# Tree trap-out update



## Cleo C. Hogan Jr (Feb 27, 2010)

By tomorrow you should have 3 to 5 pounds of bees if it is a strong colony and the brood nest is close to the trap box. You can also check to see if the queen came out to inspect your brood.

Keep us posted.

cchoganjr


----------



## tomkat (Apr 27, 2014)

I took about two pounds out of my cut out, I had a emerging queen for them.


----------



## Bee Whisperer (Mar 24, 2013)

My trap-out has dried up, and the bees are finding numerous other ways to get in and out rather than using the trap. Stumped. :scratch:


----------



## GOHoney (Jun 19, 2013)

I will be checking tomorrow to see how it is going. Bee Whisp, I am not totally sure I have this one sealed up till I drop the trap cone. I used Cleo's idea of blacking out everything but my entrance. I used black trash bags. Seems to have worked well. My entrance is the only one they are using at this time.


----------



## Cleo C. Hogan Jr (Feb 27, 2010)

3 mil black plastic is the best I have found to block out and black out entrances. 

Lowe's and Home Depot have the barrel size, 3 mil , contractor bags.

Bee Whisperer... Do you have a photo of your trapout??? 

cchoganjr


----------



## GOHoney (Jun 19, 2013)

I checked the tree today and there was about four frames of bees in it. I did not spend much time or take any off. Again I only had foundation for this trap. I am going to give them a few days to build some comb.


----------



## Stung-a-lot (Oct 10, 2013)

Not intending to hi-jack the thread but, Cleo how long will a trap need to be in place to eliminate the existing hive?
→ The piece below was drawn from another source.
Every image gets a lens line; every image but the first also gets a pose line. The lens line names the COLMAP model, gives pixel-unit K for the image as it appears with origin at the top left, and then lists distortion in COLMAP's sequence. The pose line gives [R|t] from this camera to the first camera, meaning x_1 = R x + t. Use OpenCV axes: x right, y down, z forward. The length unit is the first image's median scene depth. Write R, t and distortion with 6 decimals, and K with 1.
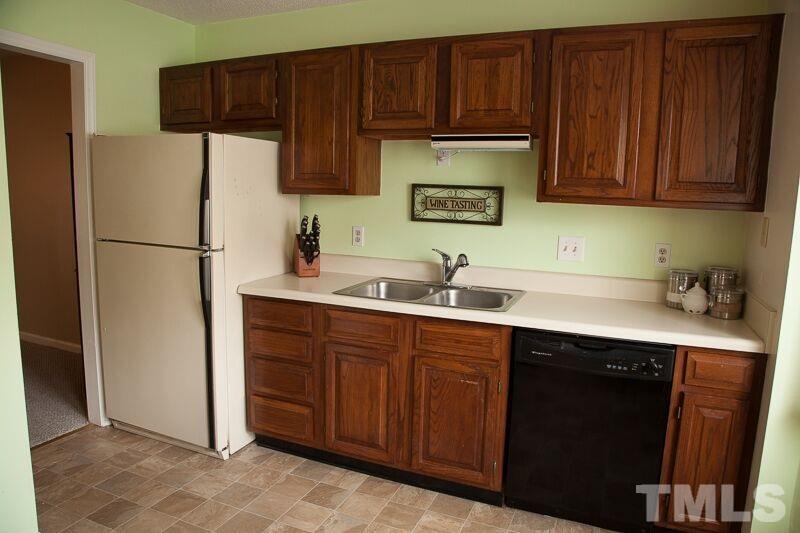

The lady wants the hive gone from the tree in her back yard.

Thanks,


----------



## Cleo C. Hogan Jr (Feb 27, 2010)

Most eliminations require 4 to 6 weeks from start to end.

cchoganjr


----------



## GOHoney (Jun 19, 2013)

I played this one a little different than the house trap. The hive box has been attached three weeks or so. I went today to add another frame of uncapped brood and take off some bees. I was a little overwhelmed when I opened the hive box. It was completely packed with bees They have built out come and started storing honey and pollen in it. I only had a 5 frame box with me so I closed it back up and decided to ask for advice. Should I take all or the majority of the bees in this box the first round? I am going back Sunday, I have 2 five frame boxes to transport and a hive box waiting. I just could not believe how many bees had taken up residents in the box. 

Your thoughts?


----------



## Cleo C. Hogan Jr (Feb 27, 2010)

Are you trapping to eliminate the colony, or just get enough bees in the right mix to start a new colony.

If you are eliminating, take them all. Your goal is weaken the colony so it cannot sustain itself. Bait again with brood and take more.

cchoganjr


----------



## GOHoney (Jun 19, 2013)

Eliminate Cleo, The owner wants them gone. I would love to use this tree as a nuc tree but the owner has grand children and is afraid they will get stung.


----------



## GOHoney (Jun 19, 2013)

I took off an over flowing nuc of bees today from the tree. I placed another frame of uncapped brood in and put in the trap cone.


----------